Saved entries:

***

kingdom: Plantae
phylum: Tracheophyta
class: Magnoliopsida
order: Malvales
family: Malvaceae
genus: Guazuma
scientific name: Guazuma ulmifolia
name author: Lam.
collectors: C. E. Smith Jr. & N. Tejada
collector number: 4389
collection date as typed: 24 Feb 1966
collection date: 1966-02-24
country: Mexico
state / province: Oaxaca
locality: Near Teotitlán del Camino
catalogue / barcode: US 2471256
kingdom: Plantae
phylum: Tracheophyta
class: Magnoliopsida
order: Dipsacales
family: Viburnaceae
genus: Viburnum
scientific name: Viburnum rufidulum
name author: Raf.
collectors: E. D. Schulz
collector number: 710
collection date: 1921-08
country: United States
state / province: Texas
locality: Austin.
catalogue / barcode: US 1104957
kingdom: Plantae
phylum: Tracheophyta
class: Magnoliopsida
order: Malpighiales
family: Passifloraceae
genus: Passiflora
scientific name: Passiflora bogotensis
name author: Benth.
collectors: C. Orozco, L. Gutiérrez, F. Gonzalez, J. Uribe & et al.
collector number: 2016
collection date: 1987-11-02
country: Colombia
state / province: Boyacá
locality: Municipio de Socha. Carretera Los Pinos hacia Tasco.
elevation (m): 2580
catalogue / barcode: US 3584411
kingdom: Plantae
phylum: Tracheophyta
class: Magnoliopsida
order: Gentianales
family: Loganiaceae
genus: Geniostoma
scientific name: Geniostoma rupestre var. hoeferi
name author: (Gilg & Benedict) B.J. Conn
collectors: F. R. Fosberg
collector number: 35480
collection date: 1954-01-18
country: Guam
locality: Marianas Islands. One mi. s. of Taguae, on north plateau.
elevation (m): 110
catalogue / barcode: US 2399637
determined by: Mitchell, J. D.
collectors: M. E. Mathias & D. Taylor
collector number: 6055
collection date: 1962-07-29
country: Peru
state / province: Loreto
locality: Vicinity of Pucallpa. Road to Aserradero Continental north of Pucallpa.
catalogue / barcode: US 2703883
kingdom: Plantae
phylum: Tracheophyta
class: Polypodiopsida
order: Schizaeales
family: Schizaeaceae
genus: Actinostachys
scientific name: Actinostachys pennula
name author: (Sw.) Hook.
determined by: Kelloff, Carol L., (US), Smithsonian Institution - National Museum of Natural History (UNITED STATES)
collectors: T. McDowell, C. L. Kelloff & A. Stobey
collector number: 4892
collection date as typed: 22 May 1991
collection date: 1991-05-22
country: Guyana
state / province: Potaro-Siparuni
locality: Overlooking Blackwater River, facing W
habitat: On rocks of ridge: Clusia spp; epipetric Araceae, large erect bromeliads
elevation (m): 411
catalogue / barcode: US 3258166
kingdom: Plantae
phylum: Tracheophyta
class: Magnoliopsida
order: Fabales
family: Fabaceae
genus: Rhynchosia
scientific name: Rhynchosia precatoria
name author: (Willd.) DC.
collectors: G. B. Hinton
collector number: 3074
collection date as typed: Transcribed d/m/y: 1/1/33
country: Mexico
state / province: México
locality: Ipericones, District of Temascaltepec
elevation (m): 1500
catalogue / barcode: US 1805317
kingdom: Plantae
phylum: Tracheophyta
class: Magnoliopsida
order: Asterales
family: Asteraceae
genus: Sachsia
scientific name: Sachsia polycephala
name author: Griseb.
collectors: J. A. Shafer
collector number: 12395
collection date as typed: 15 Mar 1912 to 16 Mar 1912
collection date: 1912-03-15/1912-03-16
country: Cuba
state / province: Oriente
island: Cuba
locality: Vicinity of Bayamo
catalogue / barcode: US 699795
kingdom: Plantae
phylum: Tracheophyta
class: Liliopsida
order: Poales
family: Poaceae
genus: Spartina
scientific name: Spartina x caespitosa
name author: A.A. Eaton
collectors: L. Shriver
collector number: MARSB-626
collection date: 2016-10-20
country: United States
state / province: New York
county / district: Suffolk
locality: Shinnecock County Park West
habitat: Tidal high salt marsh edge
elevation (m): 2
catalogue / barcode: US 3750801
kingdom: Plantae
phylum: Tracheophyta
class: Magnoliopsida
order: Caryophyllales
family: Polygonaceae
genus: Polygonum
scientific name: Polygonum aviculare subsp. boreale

***

Challenge:
Reproduce every line of the records above without changing a single character.

Result of the exercise:
kingdom: Plantae
phylum: Tracheophyta
class: Magnoliopsida
order: Malvales
family: Malvaceae
genus: Guazuma
scientific name: Guazuma ulmifolia
name author: Lam.
collectors: C. E. Smith Jr. & N. Tejada
collector number: 4389
collection date as typed: 24 Feb 1966
collection date: 1966-02-24
country: Mexico
state / province: Oaxaca
locality: Near Teotitlán del Camino
catalogue / barcode: US 2471256
kingdom: Plantae
phylum: Tracheophyta
class: Magnoliopsida
order: Dipsacales
family: Viburnaceae
genus: Viburnum
scientific name: Viburnum rufidulum
name author: Raf.
collectors: E. D. Schulz
collector number: 710
collection date: 1921-08
country: United States
state / province: Texas
locality: Austin.
catalogue / barcode: US 1104957
kingdom: Plantae
phylum: Tracheophyta
class: Magnoliopsida
order: Malpighiales
family: Passifloraceae
genus: Passiflora
scientific name: Passiflora bogotensis
name author: Benth.
collectors: C. Orozco, L. Gutiérrez, F. Gonzalez, J. Uribe & et al.
collector number: 2016
collection date: 1987-11-02
country: Colombia
state / province: Boyacá
locality: Municipio de Socha. Carretera Los Pinos hacia Tasco.
elevation (m): 2580
catalogue / barcode: US 3584411
kingdom: Plantae
phylum: Tracheophyta
class: Magnoliopsida
order: Gentianales
family: Loganiaceae
genus: Geniostoma
scientific name: Geniostoma rupestre var. hoeferi
name author: (Gilg & Benedict) B.J. Conn
collectors: F. R. Fosberg
collector number: 35480
collection date: 1954-01-18
country: Guam
locality: Marianas Islands. One mi. s. of Taguae, on north plateau.
elevation (m): 110
catalogue / barcode: US 2399637
determined by: Mitchell, J. D.
collectors: M. E. Mathias & D. Taylor
collector number: 6055
collection date: 1962-07-29
country: Peru
state / province: Loreto
locality: Vicinity of Pucallpa. Road to Aserradero Continental north of Pucallpa.
catalogue / barcode: US 2703883
kingdom: Plantae
phylum: Tracheophyta
class: Polypodiopsida
order: Schizaeales
family: Schizaeaceae
genus: Actinostachys
scientific name: Actinostachys pennula
name author: (Sw.) Hook.
determined by: Kelloff, Carol L., (US), Smithsonian Institution - National Museum of Natural History (UNITED STATES)
collectors: T. McDowell, C. L. Kelloff & A. Stobey
collector number: 4892
collection date as typed: 22 May 1991
collection date: 1991-05-22
country: Guyana
state / province: Potaro-Siparuni
locality: Overlooking Blackwater River, facing W
habitat: On rocks of ridge: Clusia spp; epipetric Araceae, large erect bromeliads
elevation (m): 411
catalogue / barcode: US 3258166
kingdom: Plantae
phylum: Tracheophyta
class: Magnoliopsida
order: Fabales
family: Fabaceae
genus: Rhynchosia
scientific name: Rhynchosia precatoria
name author: (Willd.) DC.
collectors: G. B. Hinton
collector number: 3074
collection date as typed: Transcribed d/m/y: 1/1/33
country: Mexico
state / province: México
locality: Ipericones, District of Temascaltepec
elevation (m): 1500
catalogue / barcode: US 1805317
kingdom: Plantae
phylum: Tracheophyta
class: Magnoliopsida
order: Asterales
family: Asteraceae
genus: Sachsia
scientific name: Sachsia polycephala
name author: Griseb.
collectors: J. A. Shafer
collector number: 12395
collection date as typed: 15 Mar 1912 to 16 Mar 1912
collection date: 1912-03-15/1912-03-16
country: Cuba
state / province: Oriente
island: Cuba
locality: Vicinity of Bayamo
catalogue / barcode: US 699795
kingdom: Plantae
phylum: Tracheophyta
class: Liliopsida
order: Poales
family: Poaceae
genus: Spartina
scientific name: Spartina x caespitosa
name author: A.A. Eaton
collectors: L. Shriver
collector number: MARSB-626
collection date: 2016-10-20
country: United States
state / province: New York
county / district: Suffolk
locality: Shinnecock County Park West
habitat: Tidal high salt marsh edge
elevation (m): 2
catalogue / barcode: US 3750801
kingdom: Plantae
phylum: Tracheophyta
class: Magnoliopsida
order: Caryophyllales
family: Polygonaceae
genus: Polygonum
scientific name: Polygonum aviculare subsp. boreale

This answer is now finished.